Each year in the U.S., millions of people receive general anesthesia, and a small proportion of those patients actually regain some awareness during their medical procedures.

A recently published study about brain activity representing consciousness could help prevent that potential trauma as well as help scientists define which parts of the brain are key to the conscious mind. Such information could lead to more accurate measurements of patients undergoing anesthesia, improve treatment outcomes for people who have consciousness disorders and help people in comas maintain a continuous level of consciousness.

Yuri Saalmann, a University of Wisconsin-Madison psychology and neuroscience professor, and his research team recorded electrical activity in about 1,000 neurons surrounding each of 100 sites throughout the brains of a pair of monkeys at the Wisconsin National Primate Research Center (WiNPRC). The researchers recorded activity during several states of consciousness: under drug-induced anesthesia, light sleep, resting wakefulness and roused from anesthesia into a waking state through electrical stimulation of a spot deep in the brain.

To sift out characteristics that best indicate whether the monkeys were conscious or unconscious, the researchers used machine learning. They input their large pool of data into a computer, told the computer which state of consciousness had produced each pattern of brain activity and asked the computer which areas of the brain and patterns of electrical activity corresponded most strongly with consciousness.

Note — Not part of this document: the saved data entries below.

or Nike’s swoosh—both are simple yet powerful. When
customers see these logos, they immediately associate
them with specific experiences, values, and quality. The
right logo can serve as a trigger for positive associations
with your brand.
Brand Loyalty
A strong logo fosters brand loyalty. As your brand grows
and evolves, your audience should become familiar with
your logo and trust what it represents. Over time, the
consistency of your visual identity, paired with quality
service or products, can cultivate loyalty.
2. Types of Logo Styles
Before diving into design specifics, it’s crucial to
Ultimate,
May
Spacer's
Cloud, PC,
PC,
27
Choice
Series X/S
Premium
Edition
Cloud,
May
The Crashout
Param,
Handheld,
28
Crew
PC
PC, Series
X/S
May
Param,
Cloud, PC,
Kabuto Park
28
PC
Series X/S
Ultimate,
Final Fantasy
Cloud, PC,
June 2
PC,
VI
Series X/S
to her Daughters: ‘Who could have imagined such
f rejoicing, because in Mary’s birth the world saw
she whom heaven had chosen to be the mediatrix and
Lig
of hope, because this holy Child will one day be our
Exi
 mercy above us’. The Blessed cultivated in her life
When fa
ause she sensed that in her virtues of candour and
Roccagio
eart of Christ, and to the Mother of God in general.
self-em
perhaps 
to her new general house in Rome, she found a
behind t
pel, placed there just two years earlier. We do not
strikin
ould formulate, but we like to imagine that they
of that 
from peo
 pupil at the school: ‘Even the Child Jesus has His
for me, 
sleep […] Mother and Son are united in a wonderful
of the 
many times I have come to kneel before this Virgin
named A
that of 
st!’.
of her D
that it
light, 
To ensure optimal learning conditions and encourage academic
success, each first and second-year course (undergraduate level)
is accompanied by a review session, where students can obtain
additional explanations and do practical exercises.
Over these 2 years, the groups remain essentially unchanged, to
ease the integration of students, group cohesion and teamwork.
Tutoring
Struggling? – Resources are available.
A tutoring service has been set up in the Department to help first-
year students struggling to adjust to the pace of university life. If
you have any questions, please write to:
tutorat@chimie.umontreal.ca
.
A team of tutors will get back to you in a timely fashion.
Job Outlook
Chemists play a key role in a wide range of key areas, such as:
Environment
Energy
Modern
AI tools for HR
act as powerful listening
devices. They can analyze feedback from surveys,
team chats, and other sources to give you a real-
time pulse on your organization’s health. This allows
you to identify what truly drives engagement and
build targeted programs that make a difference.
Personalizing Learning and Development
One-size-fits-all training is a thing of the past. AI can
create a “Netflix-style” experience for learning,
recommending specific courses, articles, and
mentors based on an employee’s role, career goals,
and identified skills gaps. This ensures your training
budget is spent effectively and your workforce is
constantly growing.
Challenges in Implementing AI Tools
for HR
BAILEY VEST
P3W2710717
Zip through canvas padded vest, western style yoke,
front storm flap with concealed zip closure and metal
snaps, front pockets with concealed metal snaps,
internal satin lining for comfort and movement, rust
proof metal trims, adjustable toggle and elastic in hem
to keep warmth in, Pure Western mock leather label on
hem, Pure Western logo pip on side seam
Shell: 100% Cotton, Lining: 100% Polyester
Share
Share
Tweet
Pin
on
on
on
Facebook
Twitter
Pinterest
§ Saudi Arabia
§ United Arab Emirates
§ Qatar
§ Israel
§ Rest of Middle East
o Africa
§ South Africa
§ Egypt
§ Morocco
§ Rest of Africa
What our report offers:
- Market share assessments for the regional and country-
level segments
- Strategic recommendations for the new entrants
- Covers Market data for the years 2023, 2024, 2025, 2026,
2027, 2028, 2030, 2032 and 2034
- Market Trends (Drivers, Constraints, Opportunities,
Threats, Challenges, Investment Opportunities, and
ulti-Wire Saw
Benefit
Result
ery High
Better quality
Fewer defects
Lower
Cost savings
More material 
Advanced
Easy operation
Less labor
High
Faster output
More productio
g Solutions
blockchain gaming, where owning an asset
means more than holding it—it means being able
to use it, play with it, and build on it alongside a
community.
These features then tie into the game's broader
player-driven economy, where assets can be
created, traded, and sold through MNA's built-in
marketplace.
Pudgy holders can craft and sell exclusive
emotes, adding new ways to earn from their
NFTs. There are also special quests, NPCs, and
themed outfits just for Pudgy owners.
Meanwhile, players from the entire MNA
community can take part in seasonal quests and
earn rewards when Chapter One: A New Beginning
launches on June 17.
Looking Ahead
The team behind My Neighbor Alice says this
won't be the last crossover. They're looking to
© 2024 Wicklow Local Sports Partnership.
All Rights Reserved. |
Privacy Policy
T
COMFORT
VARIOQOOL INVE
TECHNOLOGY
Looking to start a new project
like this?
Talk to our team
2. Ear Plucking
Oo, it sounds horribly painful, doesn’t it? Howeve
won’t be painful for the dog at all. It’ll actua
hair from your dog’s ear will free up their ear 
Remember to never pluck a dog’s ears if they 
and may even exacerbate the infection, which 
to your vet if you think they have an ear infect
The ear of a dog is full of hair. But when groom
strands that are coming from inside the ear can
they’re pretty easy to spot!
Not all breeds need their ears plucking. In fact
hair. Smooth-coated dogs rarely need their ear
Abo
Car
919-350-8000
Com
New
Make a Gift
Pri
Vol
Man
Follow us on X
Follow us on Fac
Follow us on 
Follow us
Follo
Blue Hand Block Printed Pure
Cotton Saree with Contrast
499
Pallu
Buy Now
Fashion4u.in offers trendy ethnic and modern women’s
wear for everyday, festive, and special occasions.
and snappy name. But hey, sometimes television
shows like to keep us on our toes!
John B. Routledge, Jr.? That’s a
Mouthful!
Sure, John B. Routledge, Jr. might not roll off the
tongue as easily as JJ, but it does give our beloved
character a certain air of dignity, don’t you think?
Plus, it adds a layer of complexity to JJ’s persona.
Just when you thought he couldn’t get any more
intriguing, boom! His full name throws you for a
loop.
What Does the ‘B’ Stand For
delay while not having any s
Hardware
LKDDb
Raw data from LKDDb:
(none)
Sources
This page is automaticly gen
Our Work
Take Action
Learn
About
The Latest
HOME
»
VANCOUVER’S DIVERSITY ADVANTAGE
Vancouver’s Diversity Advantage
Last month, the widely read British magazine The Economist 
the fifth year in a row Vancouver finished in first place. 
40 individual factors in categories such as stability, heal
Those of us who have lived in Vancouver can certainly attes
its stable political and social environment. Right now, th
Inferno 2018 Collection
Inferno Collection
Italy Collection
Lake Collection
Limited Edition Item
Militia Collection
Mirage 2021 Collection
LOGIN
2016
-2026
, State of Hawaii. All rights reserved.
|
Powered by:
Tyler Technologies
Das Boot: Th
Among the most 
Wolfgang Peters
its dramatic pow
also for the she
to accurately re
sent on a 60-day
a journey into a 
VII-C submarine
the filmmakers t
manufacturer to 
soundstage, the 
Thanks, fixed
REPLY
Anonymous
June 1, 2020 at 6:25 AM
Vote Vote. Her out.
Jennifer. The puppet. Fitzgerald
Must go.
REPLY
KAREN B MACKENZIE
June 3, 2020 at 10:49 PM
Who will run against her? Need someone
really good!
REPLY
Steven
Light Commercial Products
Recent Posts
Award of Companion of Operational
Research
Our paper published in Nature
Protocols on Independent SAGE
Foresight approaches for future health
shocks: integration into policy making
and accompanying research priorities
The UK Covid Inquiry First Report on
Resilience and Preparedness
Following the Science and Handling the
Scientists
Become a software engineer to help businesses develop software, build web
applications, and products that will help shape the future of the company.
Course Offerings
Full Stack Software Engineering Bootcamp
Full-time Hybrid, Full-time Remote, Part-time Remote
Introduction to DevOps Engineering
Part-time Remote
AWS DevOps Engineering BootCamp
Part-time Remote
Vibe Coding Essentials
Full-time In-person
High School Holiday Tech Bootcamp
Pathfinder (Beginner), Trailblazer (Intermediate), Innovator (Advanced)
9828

Surprisingly, the results pointed away from the frontal cortex, which is the part of the brain healthcare professionals typically monitor to maintain patient safety while under general anesthesia and the part most likely to exhibit slow waves of activity long considered typical of unconsciousness.

“In the clinic now, they may put electrodes on the patient’s forehead,” says Mohsen Afrasiabi, an assistant scientist in Saalmann’s lab. “We propose that the back of the head is a more important place for those electrodes because we’ve learned the back of the brain and the deep brain areas are more predictive of state of consciousness than the front.”

And while both low- and high-frequency activity can be present in unconscious states, complexity best indicates a waking mind. “You need more complexity to convey more information, which is why it’s related to consciousness,” says graduate student Michelle Redinbaugh. “If you have less complexity across these important brain areas, they can’t convey very much information. You’re looking at an unconscious brain.”